What lines in the data below mention the string "rsks"? Copy them out.

--- Listed entries ---

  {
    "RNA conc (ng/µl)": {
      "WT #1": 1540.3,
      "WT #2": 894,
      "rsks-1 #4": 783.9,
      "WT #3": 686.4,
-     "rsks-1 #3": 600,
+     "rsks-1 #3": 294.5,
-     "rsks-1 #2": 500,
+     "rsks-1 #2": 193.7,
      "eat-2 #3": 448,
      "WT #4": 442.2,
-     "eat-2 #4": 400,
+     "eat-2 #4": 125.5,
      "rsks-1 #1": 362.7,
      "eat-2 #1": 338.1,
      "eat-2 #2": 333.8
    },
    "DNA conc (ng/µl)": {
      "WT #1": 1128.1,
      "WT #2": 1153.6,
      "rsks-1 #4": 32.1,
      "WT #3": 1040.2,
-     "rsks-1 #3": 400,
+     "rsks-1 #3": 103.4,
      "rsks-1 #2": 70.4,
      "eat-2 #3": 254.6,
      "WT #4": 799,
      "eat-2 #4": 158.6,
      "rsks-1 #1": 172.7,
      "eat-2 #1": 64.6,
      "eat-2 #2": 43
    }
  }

---

Completed task:
      "rsks-1 #4": 783.9,
-     "rsks-1 #3": 600,
+     "rsks-1 #3": 294.5,
-     "rsks-1 #2": 500,
+     "rsks-1 #2": 193.7,
      "rsks-1 #1": 362.7,
      "rsks-1 #4": 32.1,
-     "rsks-1 #3": 400,
+     "rsks-1 #3": 103.4,
      "rsks-1 #2": 70.4,
      "rsks-1 #1": 172.7,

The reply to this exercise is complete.